Max stepped off the curb, pulling her keys out at the same time. Her brain seemed anesthetized, her fingers felt numb. The keys slipped through them and tumbled to the pavement just before she’d reached the center divide.

She bent just as a shout of alarm came from behind her.

Then the impact threw her to the ground.





Chapter Twenty


Dirt ground into Max’s cheek, the palms of her hands, and her stomach where her shirt had ridden up.

Besides a few scrapes and bruises that would show later, she’d landed safe and sound in the median. With a very big man on top of her. She’d know that body anywhere. One of his big hands had somehow managed to insinuate itself between the packed dirt she lay on and her right breast. Something blunt scraped her nipple.

My God, the man was copping a feel. It did indeed feel very good. Her nipples hardened. She very much wanted to wriggle and squirm until a rigid bulge nestled between her butt cheeks and she’d twisted the cup of her bra aside to allow full access to those fingers.

“Get off me, you oaf.”

“Some thanks for saving your life,” Witt growled in her ear.

Which had the effect of releasing a torrent of moisture all over her panties. “Saving my life?
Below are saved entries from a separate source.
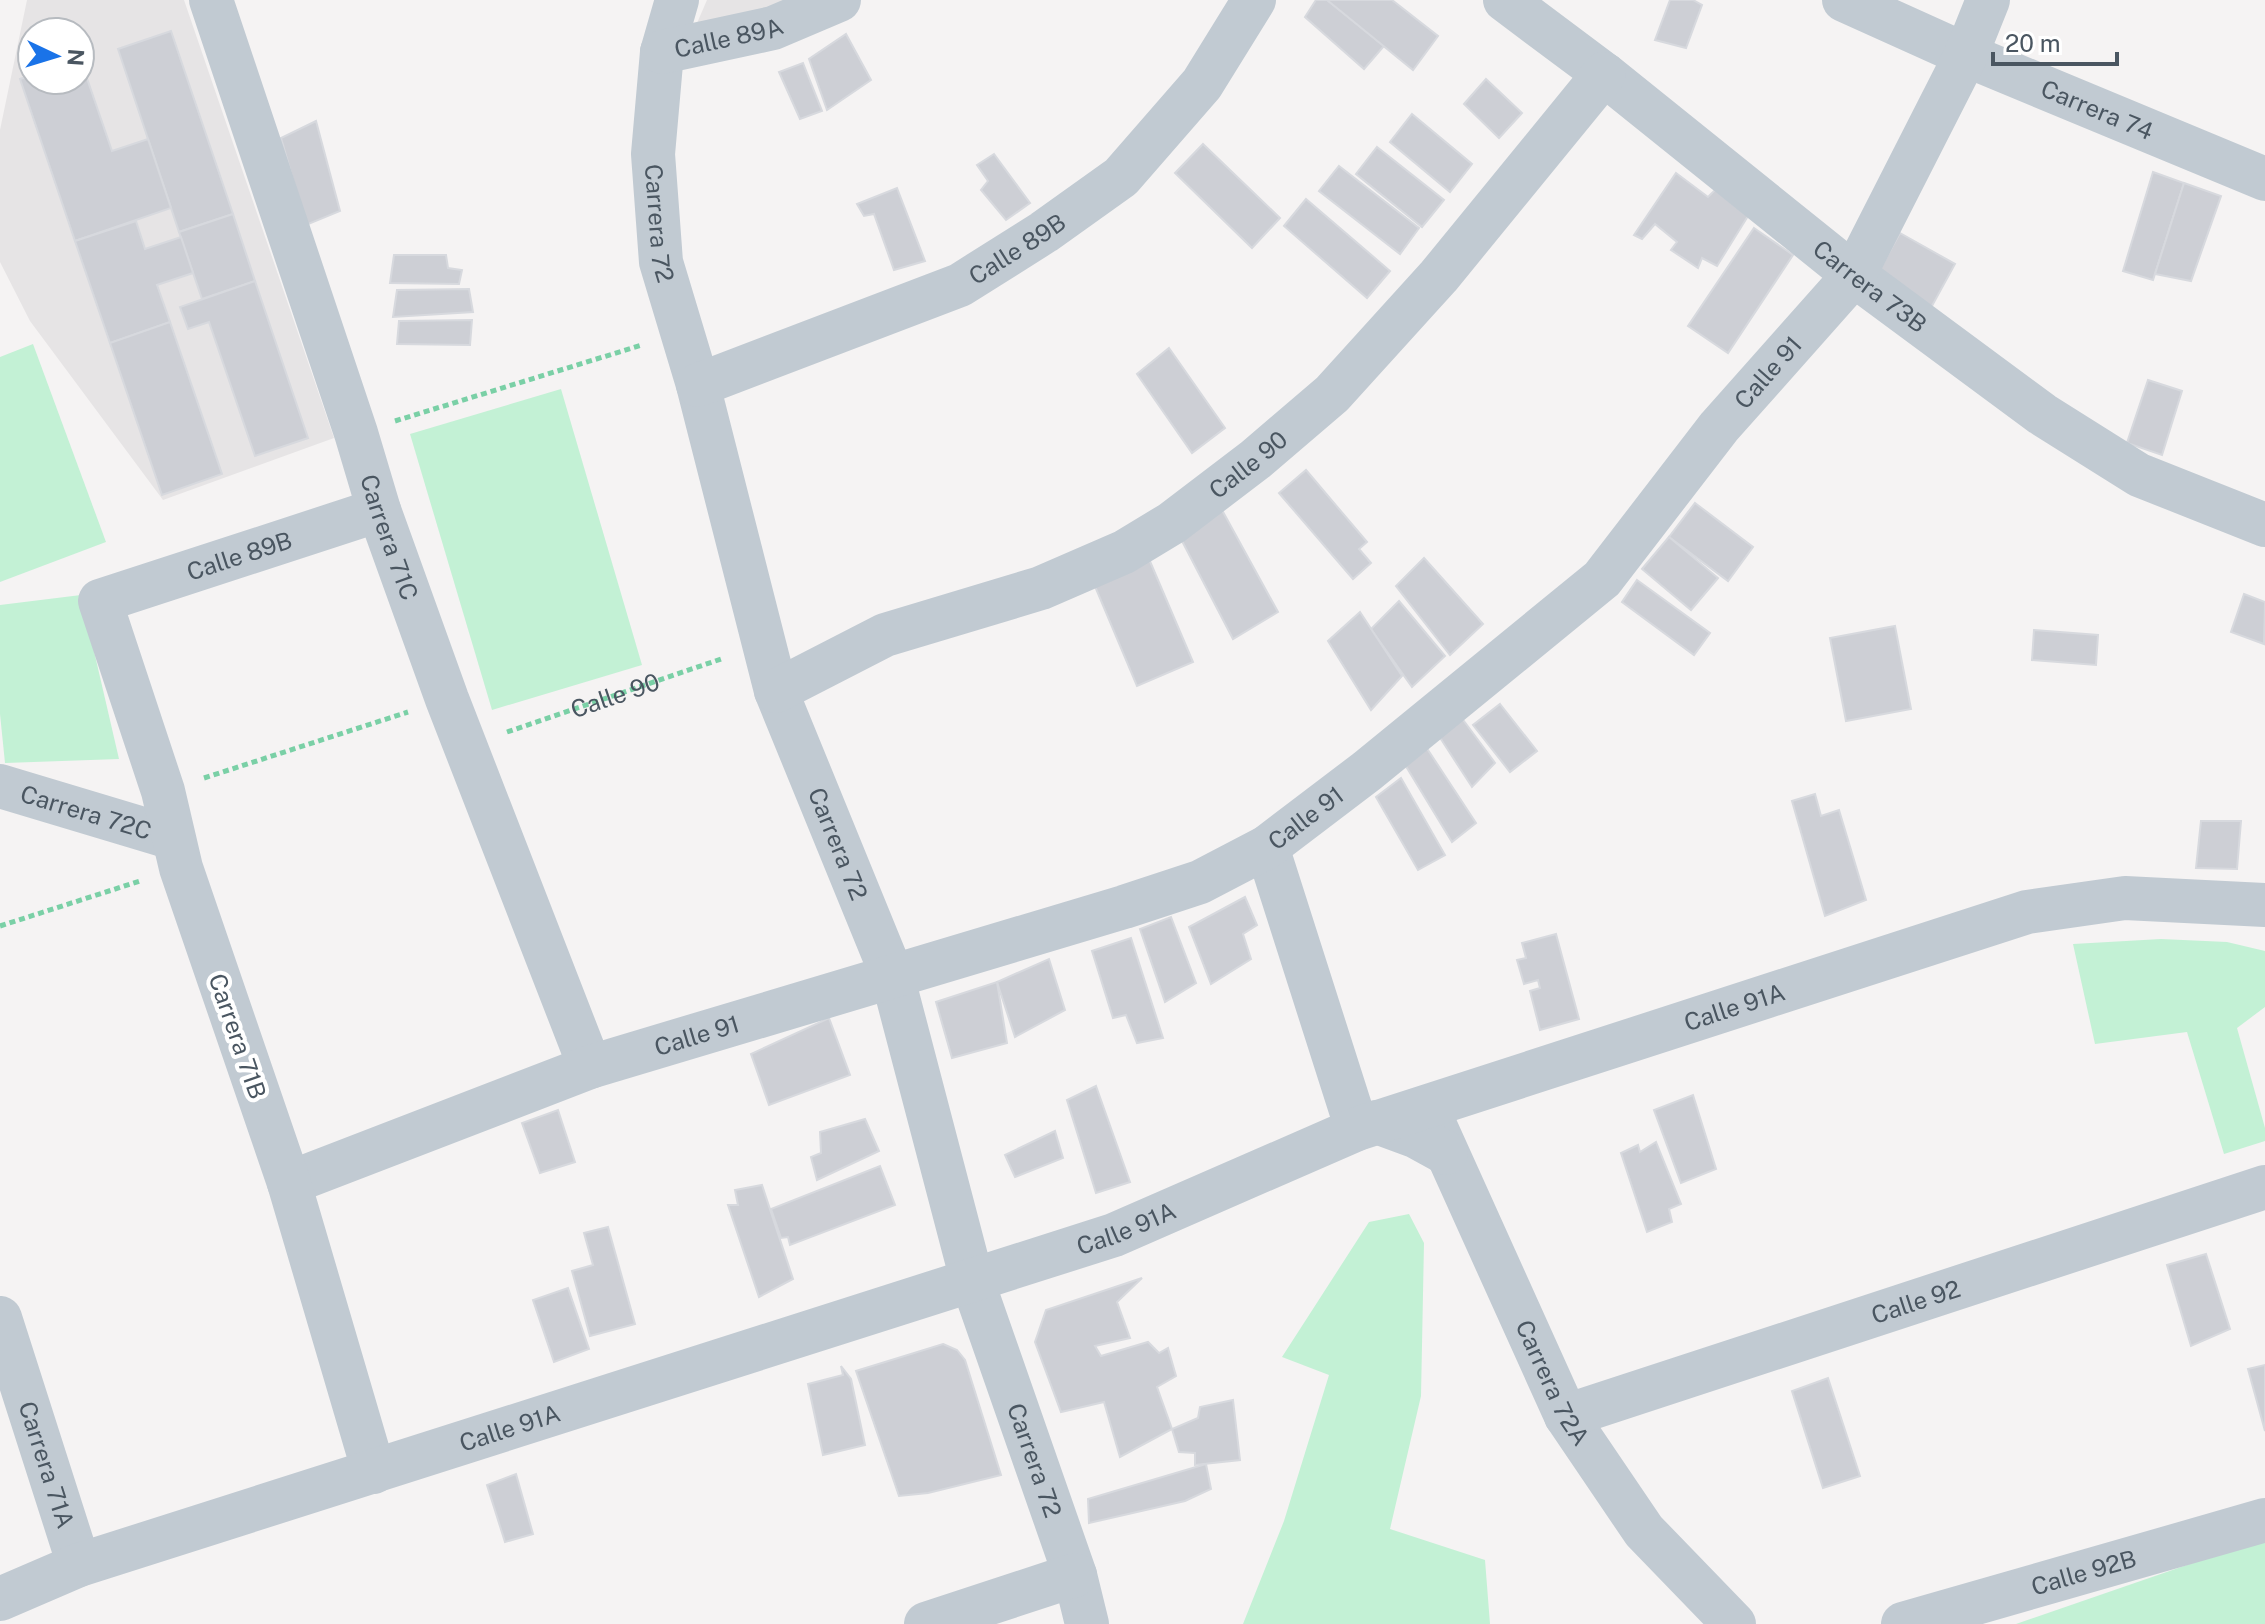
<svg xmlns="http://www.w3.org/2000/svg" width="2265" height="1624" font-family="'Public Sans',sans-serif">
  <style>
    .education { fill: #e6e4e5; fill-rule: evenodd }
    .park { fill: #c3f1d5 }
    .building { fill: #cdcfd5; stroke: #d7d9de; stroke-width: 2 }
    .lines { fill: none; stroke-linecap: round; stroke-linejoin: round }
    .path { stroke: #7ad0a6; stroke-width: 5; stroke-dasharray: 6 4; stroke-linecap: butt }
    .minor { stroke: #c1cad2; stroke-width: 44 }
    .tertiary { stroke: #c1cad2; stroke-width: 44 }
    .labels { text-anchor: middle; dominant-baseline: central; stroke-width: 8; stroke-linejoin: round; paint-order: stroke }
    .street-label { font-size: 24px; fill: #4a5661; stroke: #fff }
  </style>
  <rect width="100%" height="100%" fill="#f5f3f3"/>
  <g class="education">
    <path d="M27,0H184L334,438L163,500L30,321L0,262V130ZM32,32H80V80H32Z"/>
    <path d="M707,0H804L691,37Z"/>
  </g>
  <g class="park">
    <path d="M33,344L106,542L0,582V357Z"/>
    <path d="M561,389L642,665L492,710L410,434Z"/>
    <path d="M81,595L119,759L5,763L0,714V605Z"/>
    <path d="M2161,939L2227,942L2265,951V1007L2237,1028L2265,1128V1141L2224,1154L2187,1032L2095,1044L2073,944Z"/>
    <path d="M1409,1214L1424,1243L1421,1396L1390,1529L1485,1560L1490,1624H1243L1284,1521L1329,1375L1282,1357L1369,1222Z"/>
    <path d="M2265,1538V1624H2016Z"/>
  </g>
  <g class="building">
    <path d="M1316,0H1327L1384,46L1364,69L1305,17Z"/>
    <path d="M1327,0H1392L1438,36L1413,70Z"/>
    <path d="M1670,0H1693L1702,5L1686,48L1655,40Z"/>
    <path d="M171,31L233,214L179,232L118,49Z"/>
    <path d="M846,34L871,80L827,110L809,59Z"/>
    <path d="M80,58L112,151L148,139L171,208L75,241L20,79L32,75V80H80Z"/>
    <path d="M803,63L822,111L800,119L779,72Z"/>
    <path d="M1486,79L1522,113L1499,138L1464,104Z"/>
    <path d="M1412,114L1472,164L1450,192L1390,142Z"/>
    <path d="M316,121L340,211L306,225L281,138Z"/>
    <path d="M1203,144L1280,218L1252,248L1175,173Z"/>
    <path d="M1377,147L1444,200L1422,227L1356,174Z"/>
    <path d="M994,154L1030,203L1006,220L981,190L988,181L977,165Z"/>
    <path d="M1339,166L1419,228L1400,254L1319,191Z"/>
    <path d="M2153,172L2184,183L2153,280L2123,271Z"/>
    <path d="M1676,173L1708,197L1715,190L1748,216L1717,266L1702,258L1698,268L1671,250L1677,242L1655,224L1642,239L1634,235Z"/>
    <path d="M2184,183L2221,196L2191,281L2155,274Z"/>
    <path d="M897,188L925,261L894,270L874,214L864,216L857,204Z"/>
    <path d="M1306,199L1390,271L1367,298L1284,226Z"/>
    <path d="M233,214L255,281L202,299L179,232Z"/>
    <path d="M136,221L145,249L181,237L193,273L157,285L170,322L110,343L75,241Z"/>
    <path d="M1754,228L1793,255L1728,353L1688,326Z"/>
    <path d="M1900,233L1955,264L1927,315L1871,285Z"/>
    <path d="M394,255H446L448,268L462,270L459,284L390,283Z"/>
    <path d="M255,281L308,438L255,456L209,322L188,329L180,307Z"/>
    <path d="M469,289L473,312L393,317L397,290Z"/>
    <path d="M472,320L470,345L397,344L399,321Z"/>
    <path d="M170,322L222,474L162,495L110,343Z"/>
    <path d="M1169,348L1225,428L1192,453L1137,374Z"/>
    <path d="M2148,380L2182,391L2162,455L2127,443Z"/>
    <path d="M1306,470L1367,542L1359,549L1371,563L1353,579L1279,493Z"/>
    <path d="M1695,503L1753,547L1728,581L1669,537Z"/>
    <path d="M1222,510L1278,612L1233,639L1181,539Z"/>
    <path d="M1669,537L1718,578L1691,610L1642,569Z"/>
    <path d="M1424,558L1483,624L1450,655L1396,586Z"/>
    <path d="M1149,559L1193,662L1137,686L1094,584Z"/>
    <path d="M1637,580L1710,633L1694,655L1622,602Z"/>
    <path d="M2244,594L2265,602L2264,644L2231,632Z"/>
    <path d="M1399,601L1445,656L1412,687L1371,629Z"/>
    <path d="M1360,612L1402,676L1371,710L1328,641Z"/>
    <path d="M1895,626L1911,709L1846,721L1830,638Z"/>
    <path d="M2034,630L2098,635L2096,665L2032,660Z"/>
    <path d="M1500,704L1537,751L1510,772L1473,725Z"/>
    <path d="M1458,713L1495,763L1472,787L1437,733Z"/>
    <path d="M1426,747L1476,823L1452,842L1404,763Z"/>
    <path d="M1401,778L1445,855L1418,870L1376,797Z"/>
    <path d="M1815,794L1821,816L1839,810L1866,900L1825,916L1792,801Z"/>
    <path d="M2201,821H2241L2237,869L2196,868Z"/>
    <path d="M1245,897L1257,925L1243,934L1251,959L1211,984L1189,927Z"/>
    <path d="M1171,917L1196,983L1165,1002L1140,929Z"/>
    <path d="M1556,934L1579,1019L1540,1030L1530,991L1540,988L1538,980L1524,984L1517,960L1526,958L1522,943Z"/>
    <path d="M1131,938L1163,1038L1137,1043L1126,1015L1113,1018L1092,951Z"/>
    <path d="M1049,959L1065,1010L1015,1037L997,982Z"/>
    <path d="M997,982L1007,1043L952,1058L936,1002Z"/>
    <path d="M829,1018L850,1075L769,1105L751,1054Z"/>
    <path d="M1096,1086L1130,1182L1096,1193L1067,1100Z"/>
    <path d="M1693,1095L1716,1169L1681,1183L1654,1110Z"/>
    <path d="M558,1110L575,1162L540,1173L522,1123Z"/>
    <path d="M865,1119L879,1151L817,1180L811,1157L821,1153L820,1132Z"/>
    <path d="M1055,1131L1063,1158L1015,1177L1005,1155Z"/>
    <path d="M1656,1142L1681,1204L1669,1209L1672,1222L1647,1232L1621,1153L1638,1145L1640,1152Z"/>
    <path d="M880,1166L895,1205L790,1245L788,1237L781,1238L771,1209Z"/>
    <path d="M762,1185L793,1279L759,1297L728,1205H738L735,1190Z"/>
    <path d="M608,1227L635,1324L590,1336L572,1271L593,1265L584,1233Z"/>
    <path d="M2206,1254L2230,1329L2191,1346L2167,1265Z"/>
    <path d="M1142,1278L1117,1302L1130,1338L1095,1346L1101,1356L1148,1342L1159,1353L1168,1348L1176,1376L1157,1387L1172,1429L1120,1457L1104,1402L1061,1412L1035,1342L1046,1310Z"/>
    <path d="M568,1288L589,1349L554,1362L533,1300Z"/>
    <path d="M943,1344L957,1350L965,1360L1001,1475L928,1493L899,1496L856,1371Z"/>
    <path d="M2265,1365V1431L2248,1369Z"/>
    <path d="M841,1366L851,1379L865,1445L823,1455L808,1384L843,1375Z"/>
    <path d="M1828,1378L1860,1476L1823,1488L1792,1391Z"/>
    <path d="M1233,1400L1240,1460L1195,1465V1453L1179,1452L1172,1429L1198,1418L1200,1407Z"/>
    <path d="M1206,1464L1211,1489L1185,1501L1089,1523L1088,1499Z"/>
    <path d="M516,1474L533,1534L505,1542L487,1485Z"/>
  </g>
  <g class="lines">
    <g class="path">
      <path d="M395,421L642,345"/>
      <path id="s1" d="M507,732L724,658"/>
      <path d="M204,778L408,712"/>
      <path d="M0,926L140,881"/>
    </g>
    <g class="minor">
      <path id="s2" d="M211,0L356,433L379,510L447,699L590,1067"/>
      <path id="s3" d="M677,0L662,52L653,154L661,262L698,385L776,691L892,975L972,1280L1075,1575L1087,1624"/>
      <path id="s4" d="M1505,0L1604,74L1854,275L2042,414L2139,475L2265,525"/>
      <path id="s5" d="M1844,0L1966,55L2265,179"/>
      <path id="s6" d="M662,52L773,28L839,0"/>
      <path id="s7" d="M698,385L960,285L1044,232L1121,177L1202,84L1254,0"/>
      <path id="s8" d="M776,691L885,635L1041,588L1124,552L1172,523L1256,459L1332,394L1439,276L1604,74"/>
      <path id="s9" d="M0,786L173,838"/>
      <path d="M1267,847L1357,1129"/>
      <path id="s10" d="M1432,1119L1566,1416L1644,1531L1734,1624"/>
      <path id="s11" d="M289,1183L590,1067L1124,907L1200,882L1267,847L1367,771L1602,579L1719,427L1854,275L1966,55L1988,0"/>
      <path id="s12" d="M1566,1416L2265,1187"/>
      <path id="s13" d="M374,1472L289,1183L181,868L163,791L100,601L379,510"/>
      <path d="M926,1624L1075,1575"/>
      <path id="s14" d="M1903,1624L2265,1520"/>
    </g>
    <g class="tertiary">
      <path d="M1377,1122L1415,1136L1446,1153"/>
      <path id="s15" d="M0,1318L79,1565"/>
      <path id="s16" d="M0,1599L79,1565L1114,1235L1357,1129L2027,912L2125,898L2265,905"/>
    </g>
  </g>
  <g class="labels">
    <g class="street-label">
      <text stroke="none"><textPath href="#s6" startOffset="68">Calle 89A</textPath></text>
      <text stroke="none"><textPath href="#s5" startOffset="276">Carrera 74</textPath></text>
      <text stroke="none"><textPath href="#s3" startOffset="226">Carrera 72</textPath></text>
      <text stroke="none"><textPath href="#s7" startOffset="348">Calle 89B</textPath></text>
      <text stroke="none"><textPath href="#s4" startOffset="464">Carrera 73B</textPath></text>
      <text stroke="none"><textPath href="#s11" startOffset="1730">Calle 91</textPath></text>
      <text stroke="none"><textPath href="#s8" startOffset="528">Calle 90</textPath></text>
      <text stroke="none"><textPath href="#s2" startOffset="566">Carrera 71C</textPath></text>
      <text stroke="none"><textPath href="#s13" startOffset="1060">Calle 89B</textPath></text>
      <text stroke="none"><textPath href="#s1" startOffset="114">Calle 90</textPath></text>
      <text stroke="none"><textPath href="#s9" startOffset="90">Carrera 72C</textPath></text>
      <text stroke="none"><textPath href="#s11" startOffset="1084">Calle 91</textPath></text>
      <text stroke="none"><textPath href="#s3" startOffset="874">Carrera 72</textPath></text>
      <text stroke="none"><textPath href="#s16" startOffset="1834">Calle 91A</textPath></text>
      <text stroke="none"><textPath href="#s11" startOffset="434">Calle 91</textPath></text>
      <text transform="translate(238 1036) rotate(71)">Carrera 71B</text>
      <text stroke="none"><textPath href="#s16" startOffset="1186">Calle 91A</textPath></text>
      <text stroke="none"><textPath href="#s12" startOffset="368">Calle 92</textPath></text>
      <text stroke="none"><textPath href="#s10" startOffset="290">Carrera 72A</textPath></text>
      <text stroke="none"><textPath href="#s16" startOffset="538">Calle 91A</textPath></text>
      <text stroke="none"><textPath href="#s3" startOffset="1522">Carrera 72</textPath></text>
      <text stroke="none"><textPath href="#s15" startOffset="154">Carrera 71A</textPath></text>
      <text stroke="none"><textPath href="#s14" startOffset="188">Calle 92B</textPath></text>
    </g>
  </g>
  <g transform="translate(56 56) rotate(94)"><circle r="38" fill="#ffffff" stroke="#b7bbc0" stroke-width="2"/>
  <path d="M0-6L14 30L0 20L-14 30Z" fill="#1a73e8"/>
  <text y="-12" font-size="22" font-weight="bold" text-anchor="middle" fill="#4a5661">N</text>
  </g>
  <path d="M1993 52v12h124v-12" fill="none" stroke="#4a5661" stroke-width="4"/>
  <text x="2005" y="52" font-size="24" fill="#4a5661" stroke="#ffffff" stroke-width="6" paint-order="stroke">20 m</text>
</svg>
You practically broke my back flopping down on top of me like that.”

Witt climbed off her and stood, holding his hand out to help her to her feet. “Maybe I shoulda let the guy in that green 4Runner hit you while I wrote down his license plate number.”

Max ignored the extended hand. No way was she touching him. Once on her feet, she dusted the dirt from her hands and clothes and tucked her shirt back in. She gabbed her keys from the pavement before another car came, then, back on the median, she looked down at her suit, the scuffed knees, the streaks of dirt. “Oh man, I just had this one cleaned, too.”

“How can you tell it was that one you cleaned?”

She still felt Witt’s heated imprint against her back, his hand against her breast. He didn’t look like a hot and bothered man who’d just copped a feel or flattened himself to her body. No, he looked...unaffected, unruffled, the hint of a grin on his mouth. Where the hell was the rigid bulge he should have had?

Narrowing her gaze on him, she ignored his sarcasm. “As for your blowing a detail, I don’t believe you, Detective. You wouldn’t miss a license plate if it killed you.”